# Finding a Lawyer in Hurghada



## airport99 (Jul 6, 2013)

Can anybody tell me if they have had any dealings with the legal firm, Nasser Baroudy? If anybody also knows of any other lawyers they can recommend I would be truly grateful to know.
Thanks. Aero99


----------



## airport99 (Jul 6, 2013)

Sorry, I forgot to mention that it is in Hurghada that I am looking for a Lawyer.


----------



## Gounie (Jan 27, 2011)

There are some negative posts about him on a Web World Property forum for Hurghada. He is also mentioned on another law firm's website who a lot of people are using but my friend had very bad experience with this firm.

Look for a lawyer that has been successful in a case. Many will take your money but never actually deliver anything. So if you receive a recommendation from someone make sure they got their apartment or money returned from this work.


----------



## MALCOLMINTHEMIDDLE27 (May 24, 2012)

Hello Airport99, from my side I can recommend you GIC Legal, they are dealing with my case and they are very efficient. The firm is based in Hurghada and managed by a french lawyer and 3 or 4 egyptian lawyers.
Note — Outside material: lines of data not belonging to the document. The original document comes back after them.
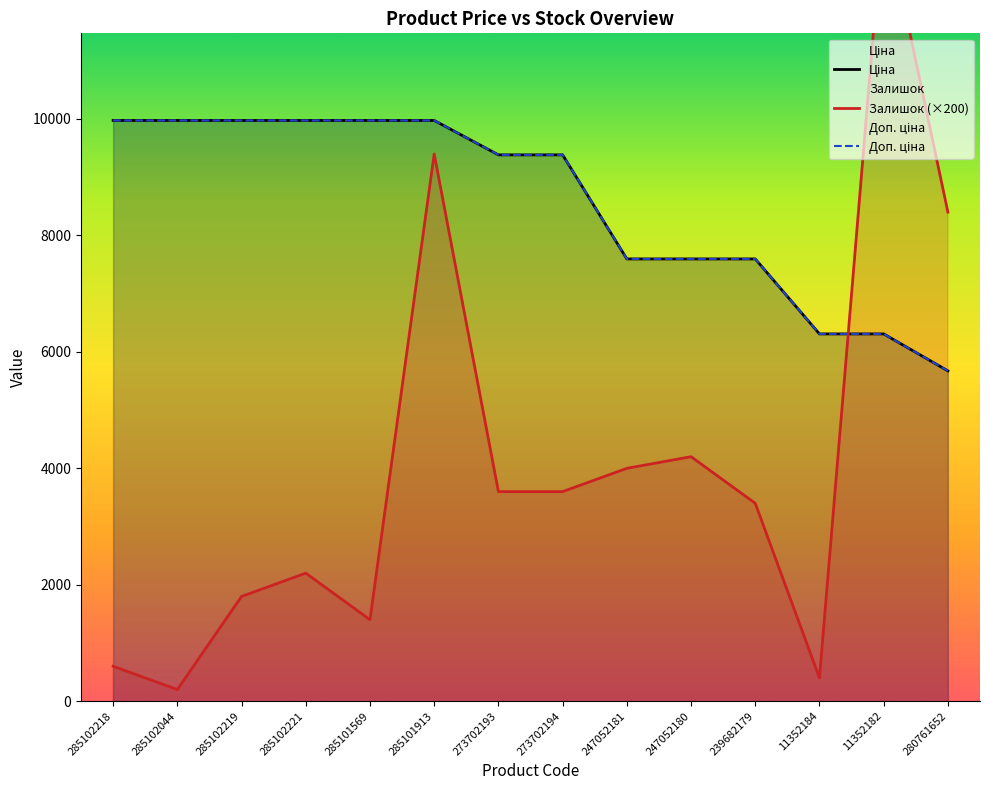

At which label does Доп. ціна first exceed 9383?

285102218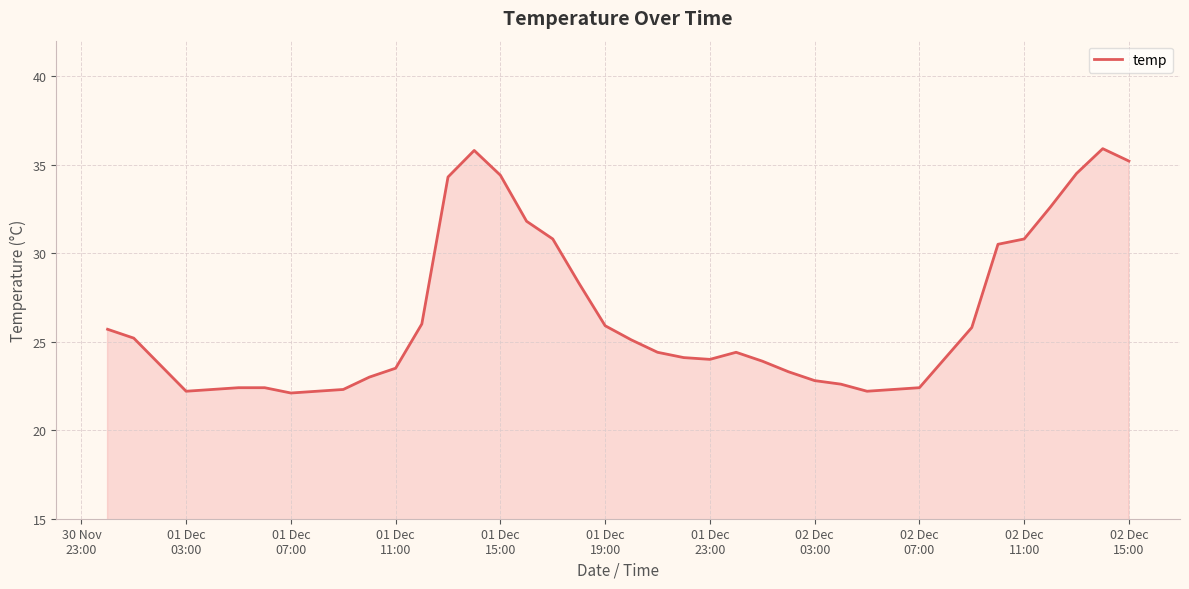

How many lines are shown in the chart?

1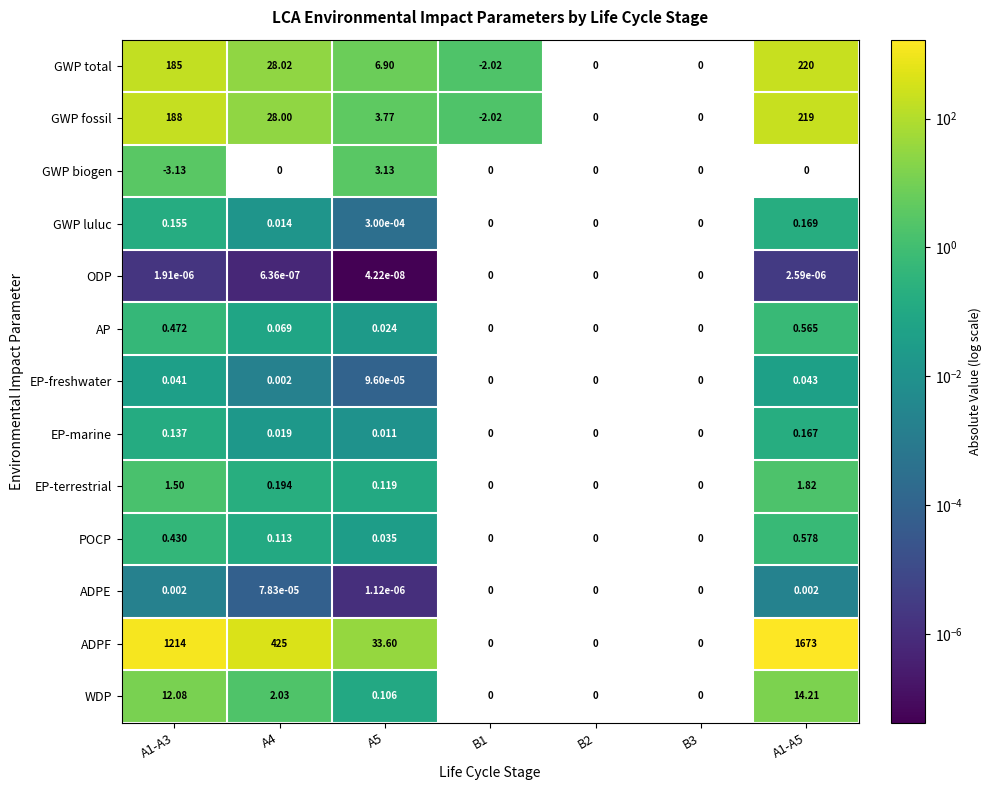

Rank the series at A5 from highest to lowest value.

ADPF, GWP total, GWP fossil, GWP biogen, EP-terrestrial, WDP, POCP, AP, EP-marine, GWP luluc, EP-freshwater, ADPE, ODP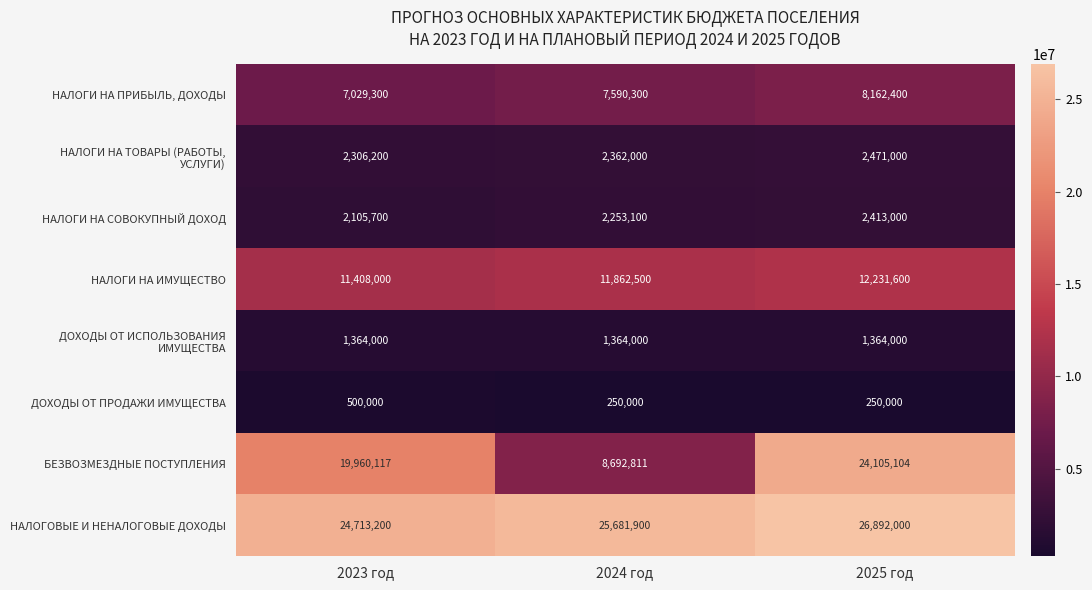

Rank the categories by БЕЗВОЗМЕЗДНЫЕ ПОСТУПЛЕНИЯ value from highest to lowest.

2025 год, 2023 год, 2024 год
the e-mail of my lawyer is [email protected]

Hope this can help


----------



## Helen Ellis (Aug 9, 2008)

Several friends use Tarek Fathalla, including at least one who manages a reputable international property company. His web page and number can be Googled. Add another 0 after the 010 on his mobile phone number listed. (it should read 0100.....etc). He speaks excellent English.


----------